Here is another example that I did during covid-19!

 

 

Me promoting the game at Missouri Startup weekend (No - I am not AI haha)

2. The One Minute Superpower Story

Kids love talking about what they’re good at… once you give them a frame that doesn’t feel cringe.

The prompt is simple: “If you had a superpower that helps you in real life, what would it be—and when did you realize you had it?”

This activity sneaks in structure: beginning (the moment), middle (the struggle), end (the lesson). They think it’s storytelling. You know it’s message discipline.

To make it easier, let them start with a silly superpower first (“I can find lost AirPods by vibes”) and then pivot to something real.


3. The Mystery Bag Demo

This one feels like a game show.

You bring a bag filled with random objects—rubber duck, tape measure, whisk, old keychain, whatever. Students pull one item and have to do a 30–60 second “product demo” for it.

It’s low stakes, high reps, and teaches the underrated skill of describing something clearly.

Bonus: it’s a sneaky way to teach pacing. If they rush, the demo makes no sense. If they slow down, everyone suddenly understands—and the speaker gets instant feedback.


4. The “Worst Presentation Ever” Contest

This is where you let them be bad on purpose.

Tell them: “You are going to give the worst presentation of your life. Make it terrible.”

They will:

  • stare at the floor,
  • mumble into their hoodie,
  • say “um” every two seconds,
  • read a paper like it’s a legal contract.

Then you ask: “Okay… what made that hard to listen to?”

They’ll generate your entire public speaking rubric for you—eye contact, volume, speed, confidence—without you lecturing once.

And after they laugh, they’re suddenly way less afraid of messing up for real.

> [Required action A]
Translate this sentence from the text on classroom speaking activities into Spanish: "It’s low stakes, high reps, and teaches the underrated skill of describing something clearly."
> [Required action B]
Write out the passage from the text on classroom speaking activities that begins at the words "This one feels" and stops after "describing something clearly.".

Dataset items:
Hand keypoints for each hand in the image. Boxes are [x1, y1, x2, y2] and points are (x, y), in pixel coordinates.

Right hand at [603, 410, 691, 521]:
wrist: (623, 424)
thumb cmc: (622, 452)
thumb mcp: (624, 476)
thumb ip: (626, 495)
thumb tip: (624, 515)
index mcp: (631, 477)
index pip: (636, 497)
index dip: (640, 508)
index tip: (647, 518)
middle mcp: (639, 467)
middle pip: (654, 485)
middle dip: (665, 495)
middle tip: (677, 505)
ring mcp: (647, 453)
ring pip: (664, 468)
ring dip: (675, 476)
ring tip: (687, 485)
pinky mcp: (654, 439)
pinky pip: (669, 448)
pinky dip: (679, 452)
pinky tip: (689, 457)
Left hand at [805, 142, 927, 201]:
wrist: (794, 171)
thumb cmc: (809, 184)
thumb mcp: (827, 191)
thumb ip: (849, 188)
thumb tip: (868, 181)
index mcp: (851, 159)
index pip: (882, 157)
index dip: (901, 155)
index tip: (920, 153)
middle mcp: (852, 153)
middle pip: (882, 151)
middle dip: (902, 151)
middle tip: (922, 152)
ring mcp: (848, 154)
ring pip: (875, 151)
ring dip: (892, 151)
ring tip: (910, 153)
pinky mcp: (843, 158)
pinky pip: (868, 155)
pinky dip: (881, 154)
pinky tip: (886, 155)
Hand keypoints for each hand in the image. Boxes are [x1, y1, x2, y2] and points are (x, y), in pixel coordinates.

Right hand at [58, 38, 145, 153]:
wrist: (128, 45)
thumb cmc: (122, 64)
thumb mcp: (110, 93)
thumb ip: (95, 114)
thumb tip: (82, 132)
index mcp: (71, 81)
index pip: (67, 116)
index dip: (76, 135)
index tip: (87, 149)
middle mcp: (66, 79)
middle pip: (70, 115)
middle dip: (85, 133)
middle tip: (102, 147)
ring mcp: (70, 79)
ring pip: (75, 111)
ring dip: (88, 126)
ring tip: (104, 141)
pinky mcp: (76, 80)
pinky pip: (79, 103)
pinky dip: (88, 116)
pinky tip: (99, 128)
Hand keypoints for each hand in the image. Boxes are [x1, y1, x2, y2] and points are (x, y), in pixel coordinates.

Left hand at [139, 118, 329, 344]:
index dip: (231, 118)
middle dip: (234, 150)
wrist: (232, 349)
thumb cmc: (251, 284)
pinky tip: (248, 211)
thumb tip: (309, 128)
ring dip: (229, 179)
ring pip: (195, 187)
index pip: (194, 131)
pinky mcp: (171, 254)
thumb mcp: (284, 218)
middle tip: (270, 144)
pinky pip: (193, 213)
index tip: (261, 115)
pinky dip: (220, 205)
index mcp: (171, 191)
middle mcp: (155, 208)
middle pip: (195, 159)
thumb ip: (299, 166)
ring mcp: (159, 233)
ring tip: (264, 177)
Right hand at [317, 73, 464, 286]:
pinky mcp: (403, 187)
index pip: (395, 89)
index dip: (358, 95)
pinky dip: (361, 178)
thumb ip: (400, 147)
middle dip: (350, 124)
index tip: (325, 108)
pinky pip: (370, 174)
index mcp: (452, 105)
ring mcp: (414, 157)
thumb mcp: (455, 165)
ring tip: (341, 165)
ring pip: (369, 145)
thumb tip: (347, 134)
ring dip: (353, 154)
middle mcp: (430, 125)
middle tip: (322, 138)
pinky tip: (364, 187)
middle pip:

> [Answer area A]
Es de bajo riesgo, con muchas repeticiones, y enseña la habilidad subestimada de describir algo con claridad.

> [Answer area B]
This one feels like a game show.

You bring a bag filled with random objects—rubber duck, tape measure, whisk, old keychain, whatever. Students pull one item and have to do a 30–60 second “product demo” for it.

It’s low stakes, high reps, and teaches the underrated skill of describing something clearly.